Exercise data: Begin

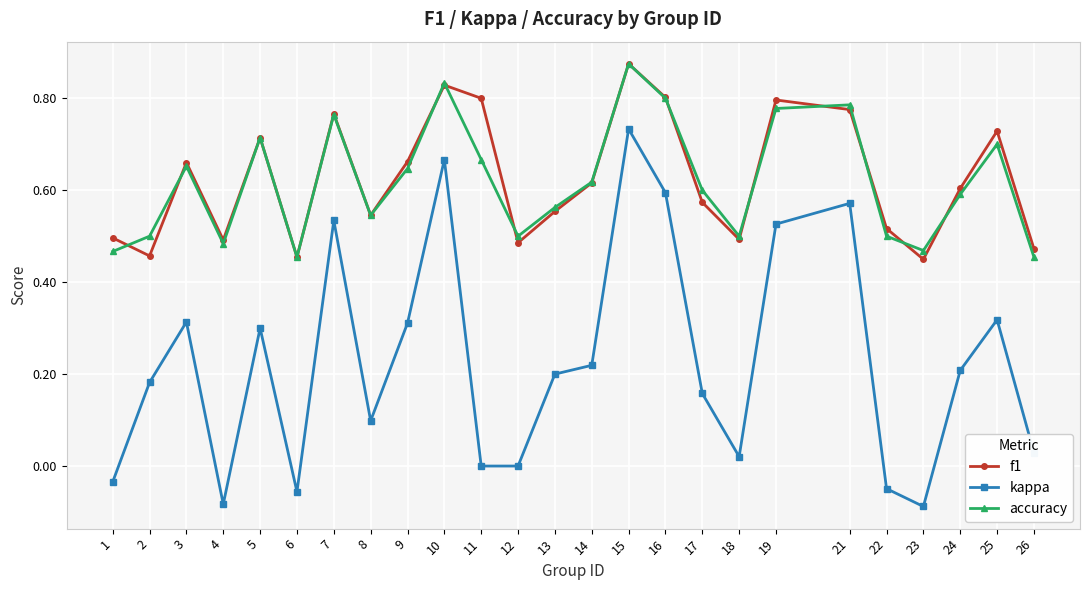

Which label corresponds to the largest value in the chart?

15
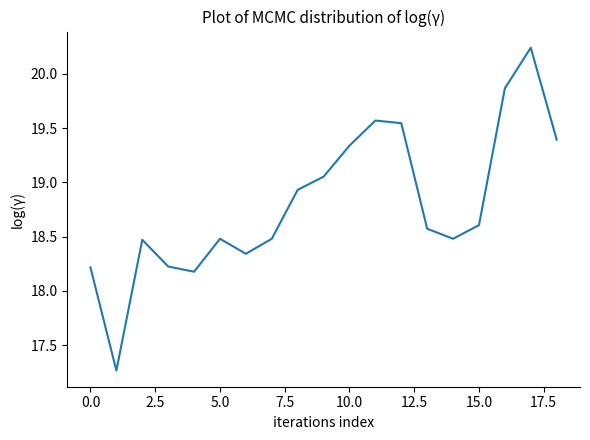

What is the difference between the maximum and minimum values?

3.0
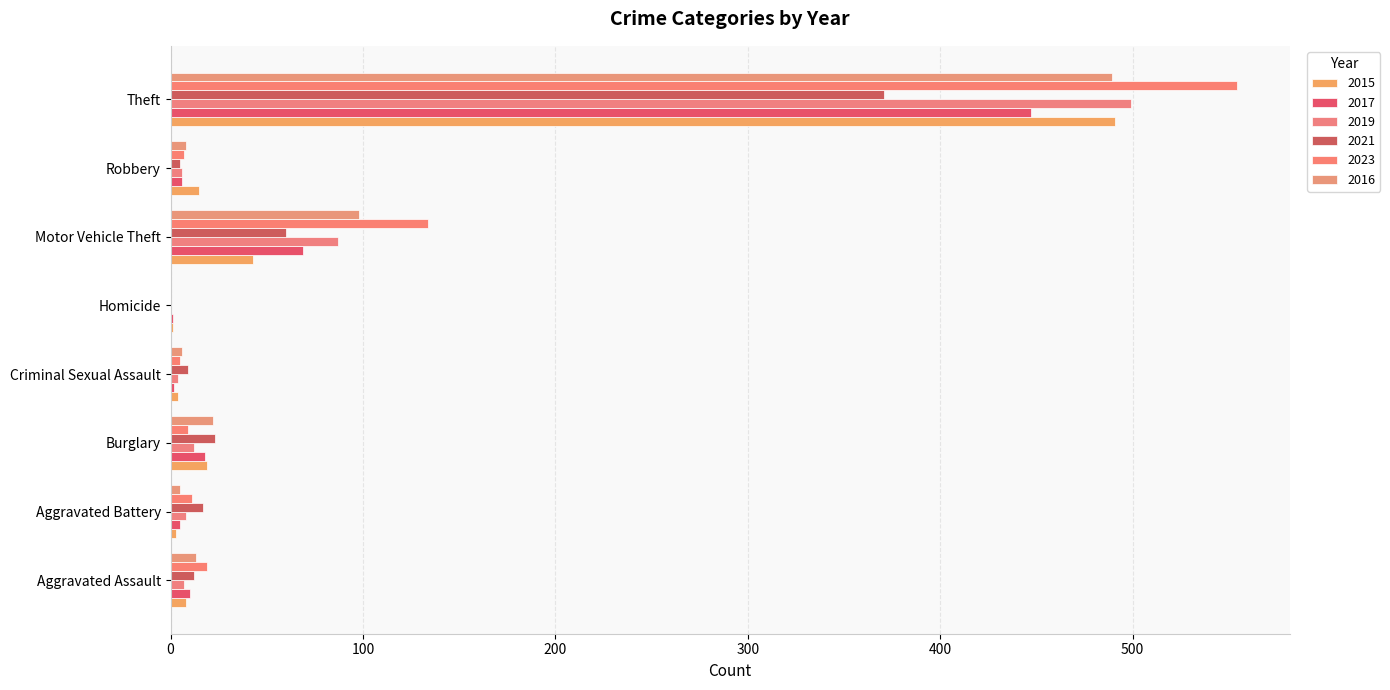

What is the maximum value for 2015?

491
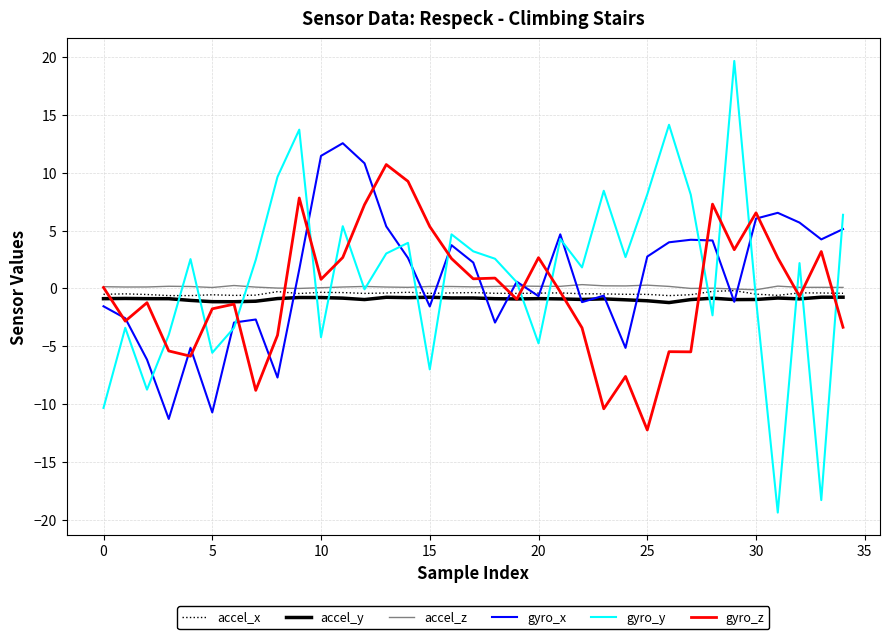

What is the minimum value for accel_y?

-1.2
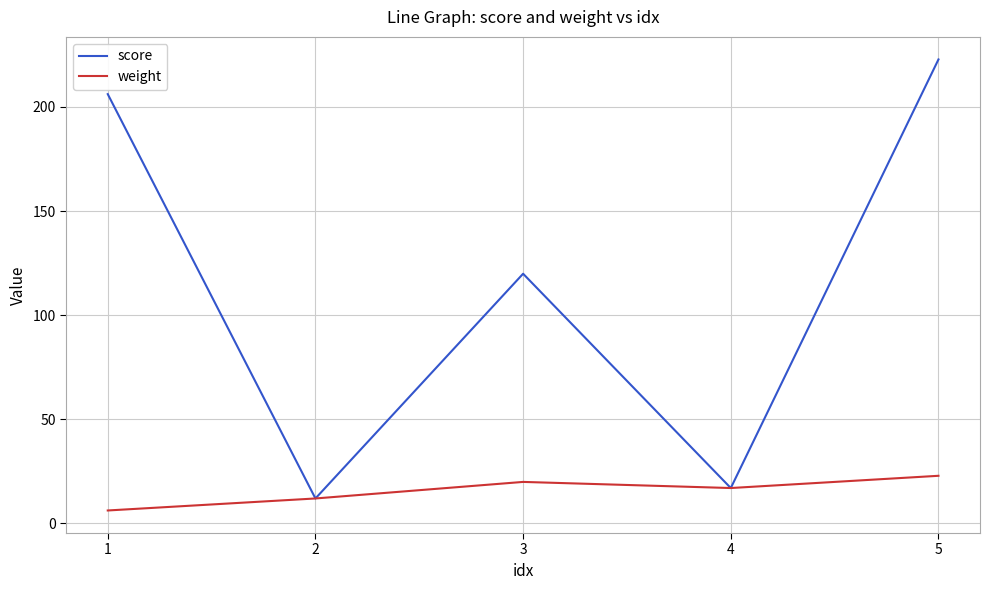

At which category is the sum across all series the highest?

5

Exercise data: End

Print every line of the material above word for word, leaving out the pictures.

◆ Exercise answer
Which label corresponds to the largest value in the chart?

15

What is the difference between the maximum and minimum values?

3.0

What is the maximum value for 2015?

491

What is the minimum value for accel_y?

-1.2

At which category is the sum across all series the highest?

5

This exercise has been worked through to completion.